--- Data provided Enclosed Below ---
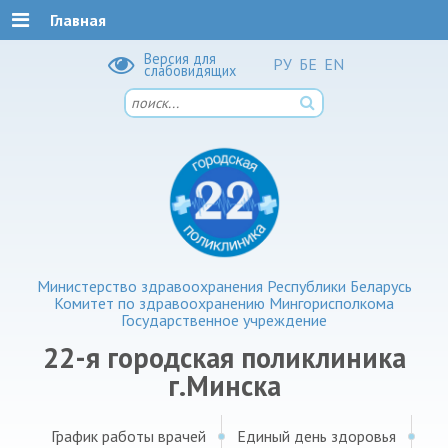
Главная
Версия для
РУ
БЕ
EN
слабовидящих
Министерство здравоохранения Республики Беларусь
Комитет по здравоохранению Мингорисполкома
Государственное учреждение
22-я городская поликлиника
г.Минска
График работы врачей
Единый день здоровья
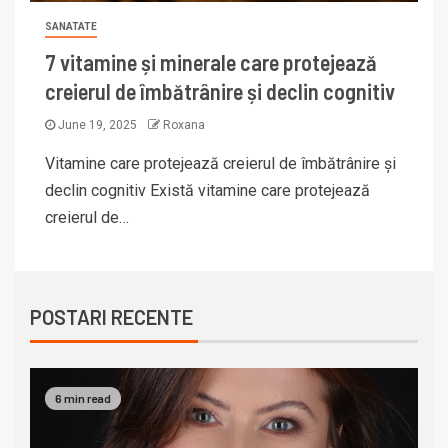
SANATATE
7 vitamine și minerale care protejează
creierul de îmbătrânire și declin cognitiv
June 19, 2025
Roxana
Vitamine care protejează creierul de îmbătrânire și
declin cognitiv Există vitamine care protejează
creierul de…
POSTARI RECENTE
6 min read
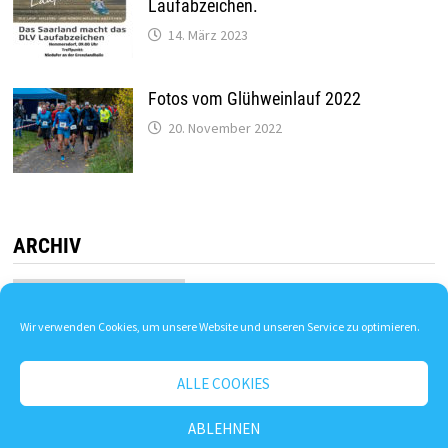
Laufabzeichen.
14. März 2023
Fotos vom Glühweinlauf 2022
20. November 2022
ARCHIV
Archiv
Wir verwenden Cookies, um unsere Website und unseren Service zu optimieren.
ALLE COOKIES
ABLEHNEN
KV Niedtal-Saargau e.V. | Stolz präsentiert von
WordPress
und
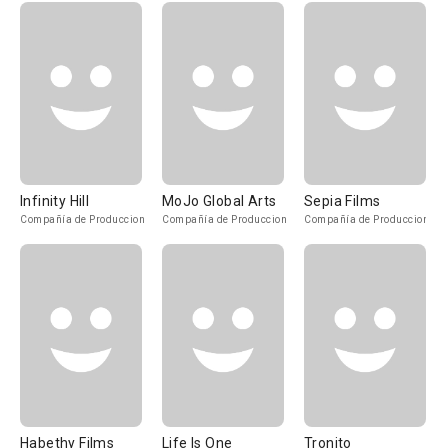
Infinity Hill
MoJo Global Arts
Sepia Films
Compañía de Produccion
Compañía de Produccion
Compañía de Produccion
Habethy Films
Life Is One
Tronito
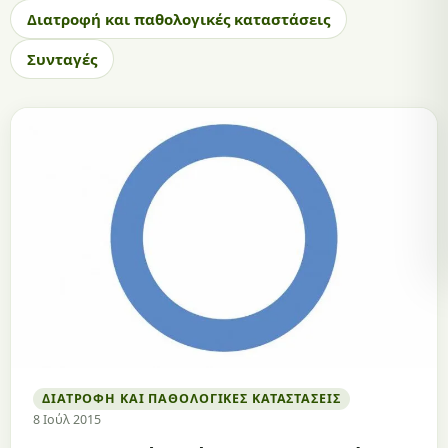
Διατροφή και παθολογικές καταστάσεις
Συνταγές
ΔΙΑΤΡΟΦΉ ΚΑΙ ΠΑΘΟΛΟΓΙΚΈΣ ΚΑΤΑΣΤΆΣΕΙΣ
8 Ιούλ 2015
--- End of Enclosed Data provided ---
**Problem details:** In the records above, the lines from the one containing "MoJo Global Arts" through the last line are to be written out exactly, both ends included and pictures omitted.

**Response to the task:**
MoJo Global Arts
Sepia Films
Compañía de Produccion
Compañía de Produccion
Compañía de Produccion
Habethy Films
Life Is One
Tronito
Διατροφή και παθολογικές καταστάσεις
Συνταγές
ΔΙΑΤΡΟΦΉ ΚΑΙ ΠΑΘΟΛΟΓΙΚΈΣ ΚΑΤΑΣΤΆΣΕΙΣ
8 Ιούλ 2015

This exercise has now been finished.